> [Instructions for the task] Quote the records exactly, starting at the first line and stopping after the line with "30-97-41 | | |"; skip the pictures.

________________________________________

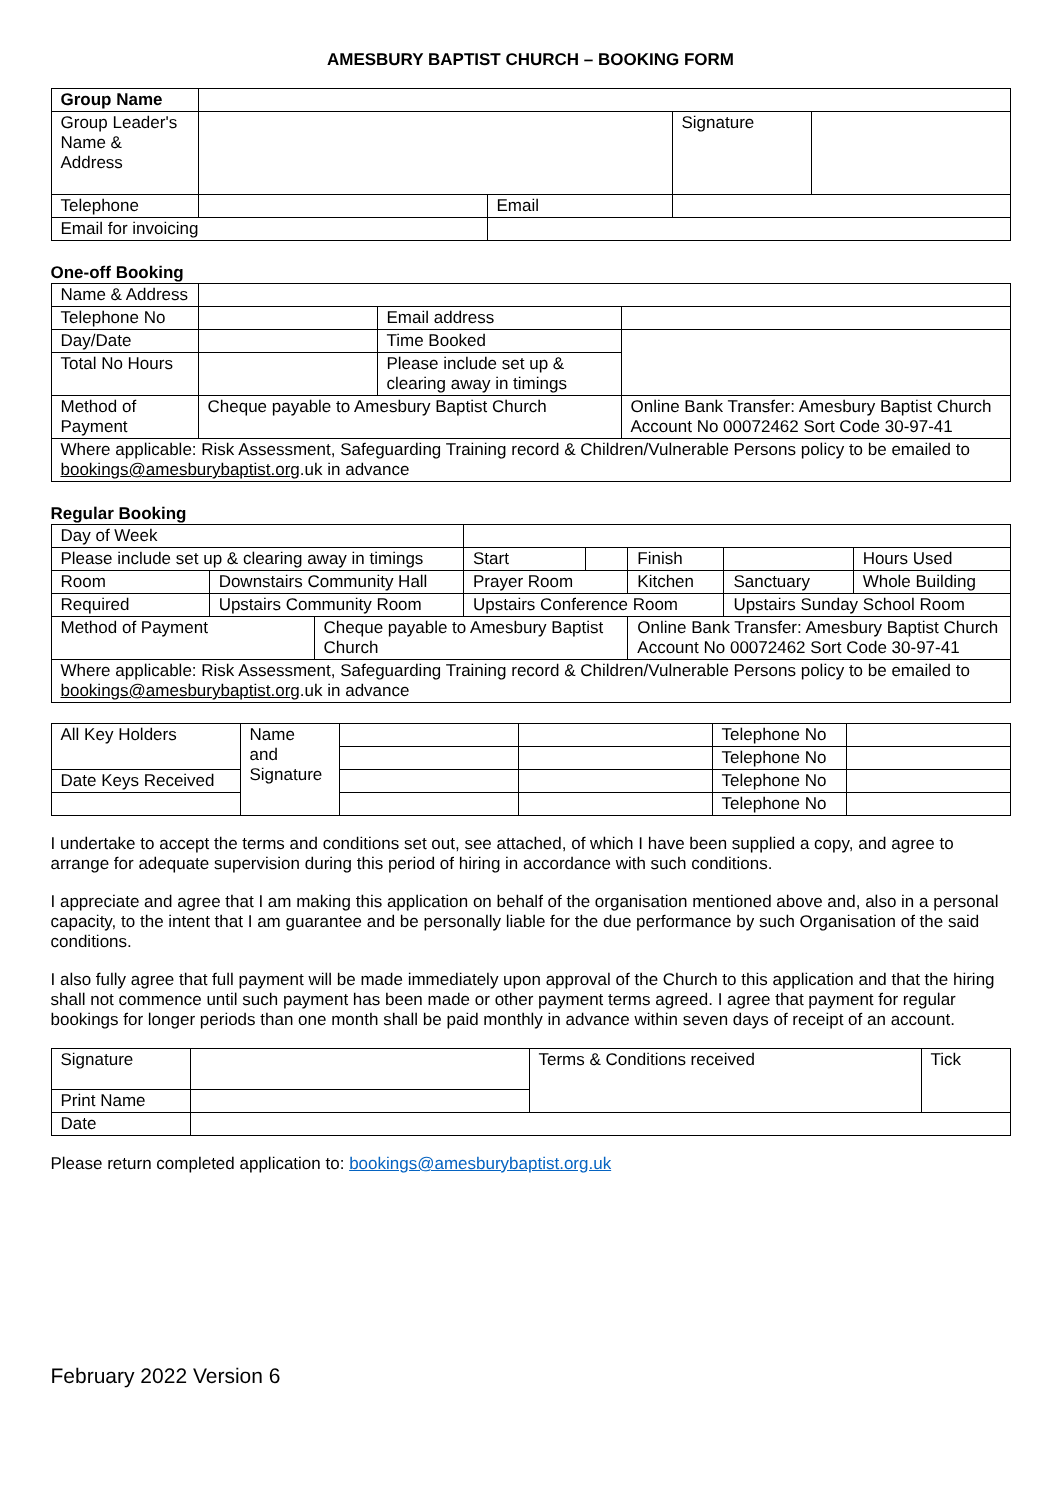AMESBURY BAPTIST CHURCH – BOOKING FORM
| Group Name | | | | |
| Group Leader's Name & Address | | | Signature | |
| Telephone | | Email | | |
| Email for invoicing | | | | |
One-off Booking
| Name & Address | | | |
| Telephone No | | Email address | |
| Day/Date | | Time Booked | |
| Total No Hours | | Please include set up & clearing away in timings | |
| Method of Payment | Cheque payable to Amesbury Baptist Church | | Online Bank Transfer: Amesbury Baptist Church Account No 00072462 Sort Code 30-97-41 |
| Where applicable: Risk Assessment, Safeguarding Training record & Children/Vulnerable Persons policy to be emailed to bookings@amesburybaptist.org .uk in advance | | | |
Regular Booking
| Day of Week | | | | | | | |
| Please include set up & clearing away in timings | | | Start | | Finish | | Hours Used |
| Room | Downstairs Community Hall | | Prayer Room | | Kitchen | Sanctuary | Whole Building |
| Required | Upstairs Community Room | | Upstairs Conference Room | | | Upstairs Sunday School Room | |
| Method of Payment | | Cheque payable to Amesbury Baptist Church | | | Online Bank Transfer: Amesbury Baptist Church Account No 00072462 Sort Code 30-97-41 | | |
| Where applicable: Risk Assessment, Safeguarding Training record & Children/Vulnerable Persons policy to be emailed to bookings@amesburybaptist.org .uk in advance | | | | | | | |
| All Key Holders | Name and Signature | | | Telephone No | |
| | | | | Telephone No | |
| Date Keys Received | | | | Telephone No | |
| | | | | Telephone No | |
I undertake to accept the terms and conditions set out, see attached, of which I have been supplied a copy, and agree to arrange for adequate supervision during this period of hiring in accordance with such conditions.
I appreciate and agree that I am making this application on behalf of the organisation mentioned above and, also in a personal capacity, to the intent that I am guarantee and be personally liable for the due performance by such Organisation of the said conditions.
I also fully agree that full payment will be made immediately upon approval of the Church to this application and that the hiring shall not commence until such payment has been made or other payment terms agreed. I agree that payment for regular bookings for longer periods than one month shall be paid monthly in advance within seven days of receipt of an account.
| Signature | | Terms & Conditions received | Tick |
| Print Name | | | |
| Date | | | |
Please return completed application to: bookings@amesburybaptist.org.uk
February 2022 Version 6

________________________________________

> [Answer section]
AMESBURY BAPTIST CHURCH – BOOKING FORM
| Group Name | | | | |
| Group Leader's Name & Address | | | Signature | |
| Telephone | | Email | | |
| Email for invoicing | | | | |
One-off Booking
| Name & Address | | | |
| Telephone No | | Email address | |
| Day/Date | | Time Booked | |
| Total No Hours | | Please include set up & clearing away in timings | |
| Method of Payment | Cheque payable to Amesbury Baptist Church | | Online Bank Transfer: Amesbury Baptist Church Account No 00072462 Sort Code 30-97-41 |
| Where applicable: Risk Assessment, Safeguarding Training record & Children/Vulnerable Persons policy to be emailed to bookings@amesburybaptist.org .uk in advance | | | |
Regular Booking
| Day of Week | | | | | | | |
| Please include set up & clearing away in timings | | | Start | | Finish | | Hours Used |
| Room | Downstairs Community Hall | | Prayer Room | | Kitchen | Sanctuary | Whole Building |
| Required | Upstairs Community Room | | Upstairs Conference Room | | | Upstairs Sunday School Room | |
| Method of Payment | | Cheque payable to Amesbury Baptist Church | | | Online Bank Transfer: Amesbury Baptist Church Account No 00072462 Sort Code 30-97-41 | | |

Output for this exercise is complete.